This Easy Lemon Tart Has a Timesaving Twist

One August, when I was 10 years old and vacationing with my family in a village in Provence, we decided to try lemon tarts from all the patisseries within a 20-minute drive. Every day, we’d pick up our sample to rigorously evaluate its merits and flaws. Was the pastry as crisp and crumbly as a cookie? Was the curd silky smooth, yet sharp enough to make you squint before the buttery sweetness hit?

Recipe: Classic Lemon Tart

This recipe meets those criteria and more, and even features a timesaving tweak.

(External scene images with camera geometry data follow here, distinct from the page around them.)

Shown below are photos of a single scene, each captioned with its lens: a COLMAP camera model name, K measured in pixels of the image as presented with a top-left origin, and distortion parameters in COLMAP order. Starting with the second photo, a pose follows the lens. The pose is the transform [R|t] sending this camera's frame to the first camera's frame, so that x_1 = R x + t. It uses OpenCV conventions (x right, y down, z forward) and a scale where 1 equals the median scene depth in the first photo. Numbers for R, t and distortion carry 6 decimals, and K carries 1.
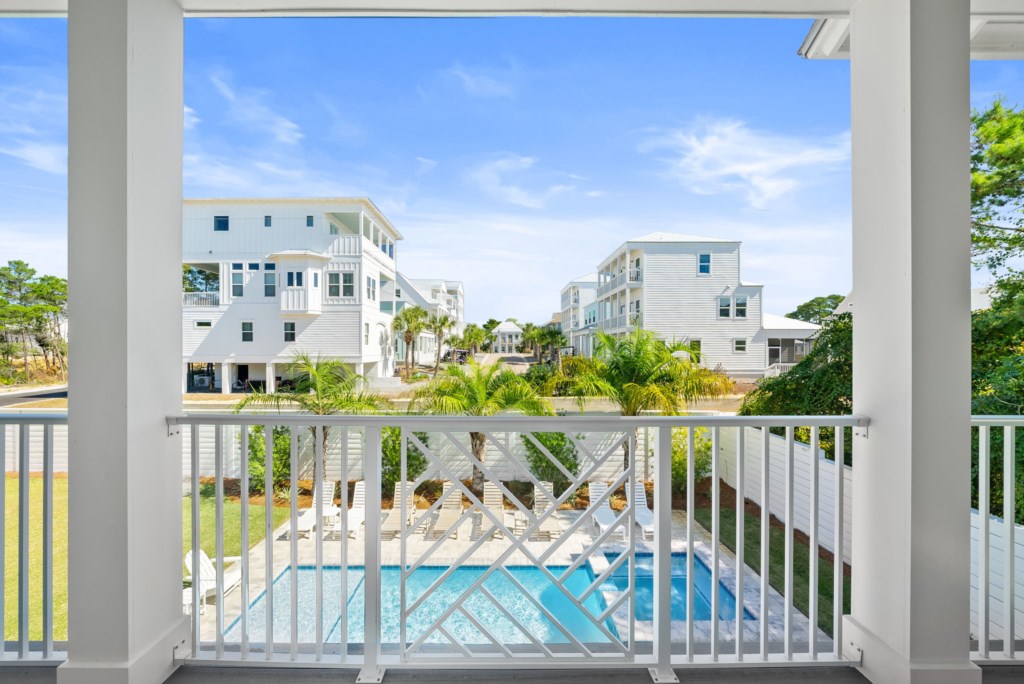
lens RADIAL K [[363.7, 0, 508.1], [0, 363.7, 348.6], [0, 0, 1]] dist [-0.000638, -0.000129]
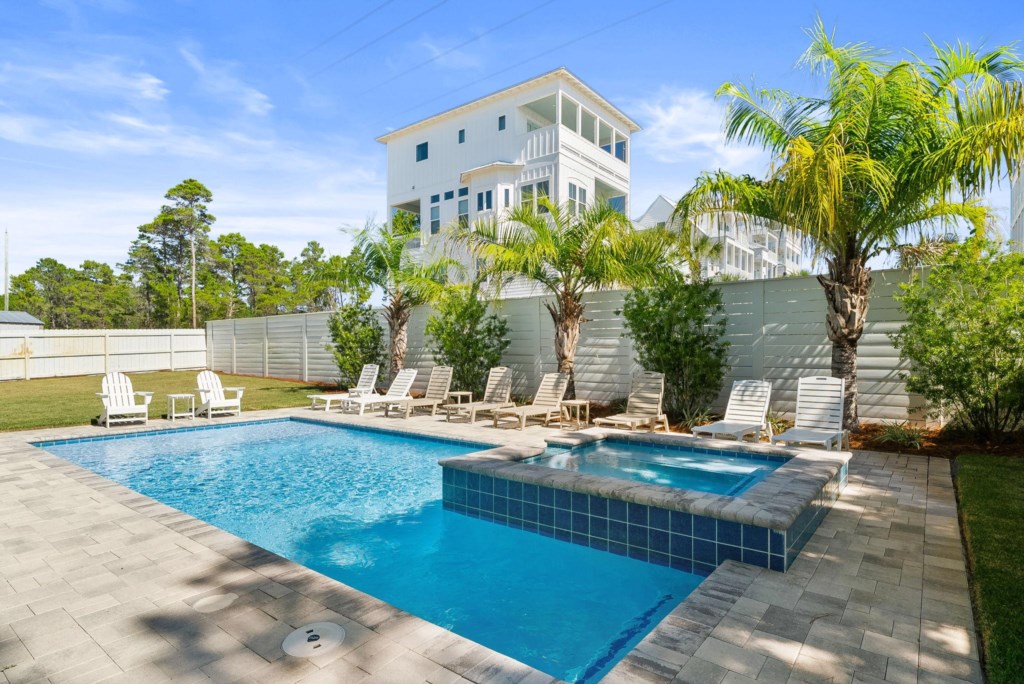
lens RADIAL K [[557.2, 0, 497.5], [0, 557.2, 351.7], [0, 0, 1]] dist [-0.000373, -0.000103]
pose [[0.778536, 0.002877, -0.627593, 0.182025], [-0.000344, 0.999991, 0.004158, 0.123657], [0.627599, -0.003022, 0.778531, 0.080910]]
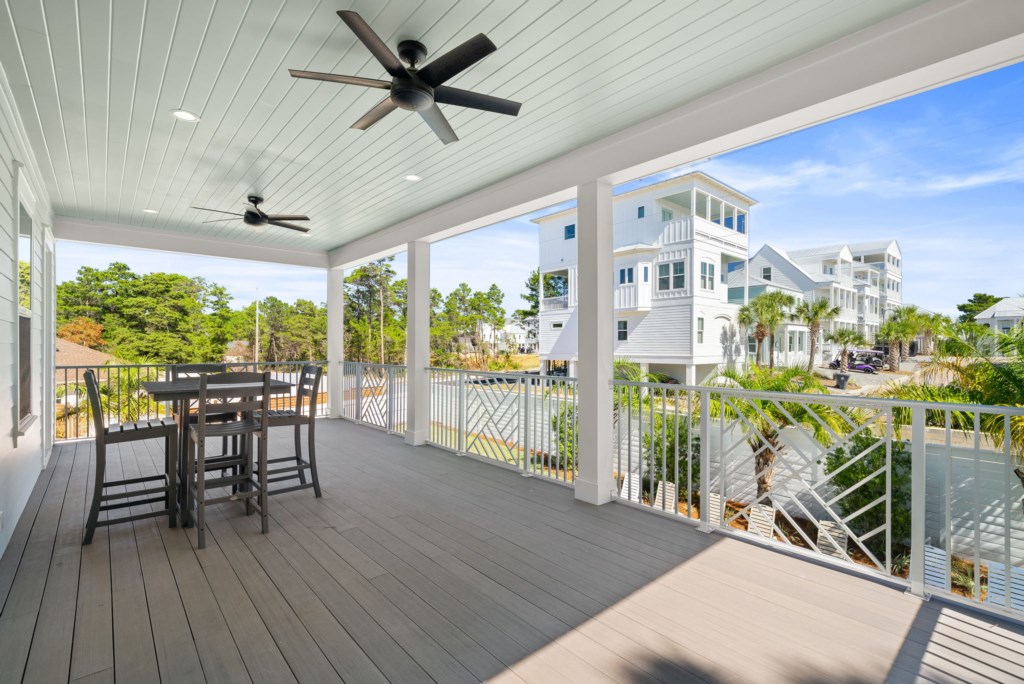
lens RADIAL K [[471.5, 0, 500.9], [0, 471.5, 348.8], [0, 0, 1]] dist [-0.000875, 0.000092]
pose [[0.647528, 0.003306, -0.762034, 0.149653], [-0.000700, 0.999993, 0.003743, -0.001250], [0.762041, -0.001890, 0.647526, -0.066511]]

Instead of a classic tart crust, which needs a rolling pin and all your patience, I use a foolproof, smoosh-it-into-the-pan dough made with melted butter. It’s a breeze to throw together and bakes up as crunchy as a shortbread cookie, but it’s thin enough that there’s plenty of room for the lemon curd filling.

A measuring cup can help you press in the cookie crust until it’s even.Credit…Linda Xiao for The New York Times. Food Stylist: Monica Pierini.

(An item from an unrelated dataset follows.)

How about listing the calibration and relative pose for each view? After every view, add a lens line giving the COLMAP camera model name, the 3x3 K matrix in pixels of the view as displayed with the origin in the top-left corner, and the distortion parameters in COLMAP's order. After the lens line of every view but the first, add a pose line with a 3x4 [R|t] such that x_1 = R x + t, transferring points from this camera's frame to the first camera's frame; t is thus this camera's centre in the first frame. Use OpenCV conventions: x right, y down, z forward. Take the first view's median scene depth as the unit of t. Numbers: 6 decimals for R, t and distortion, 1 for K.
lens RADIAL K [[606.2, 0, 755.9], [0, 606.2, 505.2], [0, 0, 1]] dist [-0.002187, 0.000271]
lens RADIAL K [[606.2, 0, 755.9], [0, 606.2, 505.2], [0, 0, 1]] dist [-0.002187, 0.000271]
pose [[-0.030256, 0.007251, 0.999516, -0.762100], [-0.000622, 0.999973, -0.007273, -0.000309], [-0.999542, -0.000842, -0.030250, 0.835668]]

Besides being easy, the melted butter has a surprising advantage. Cook it until the foamy white milk solids fall to the bottom of the pan, and the fat turns amber and smells like hazelnuts. The resulting brown-butter crust may not be traditional, but its caramel flavor is the perfect complement to the bright, acidulous curd.

The only tricky part here is baking it just long enough. Because the curd is cooked on the stove first, it needs only a few minutes in the oven to help it settle into the crust. Gently shake the pan: When the tart is done, the middle should jiggle, but the edges stay put. The center will set as it cools.

The lemon curd is poured into the buttery crust and baked until the middle jiggles and the edges stay put.Credit…Linda Xiao for The New York Times. Food Stylist: Monica Pierini.

Don’t rush the cooling time, though. The baked tart needs at least two hours to rest. If, even after that, the curd still looks a little runny, pop it into the fridge for an hour or two to help it set before you cut it.

The crust will stay at its crunchiest when served on the day you bake the tart. But it’s nearly as heavenly (if a bit softer) a day or two later. Store it in the fridge and eat it cold, or let it come to room temperature. It’s excellent both ways.

Lemon tarts don’t need any kind of accompaniment, like ice cream or whipped cream. One sublime yellow wedge is sufficient unto itself, perhaps paired with an espresso — though my inner 10-year-old still yearns for a glass of cold milk, and dreams of sun-drenched Provençal afternoons.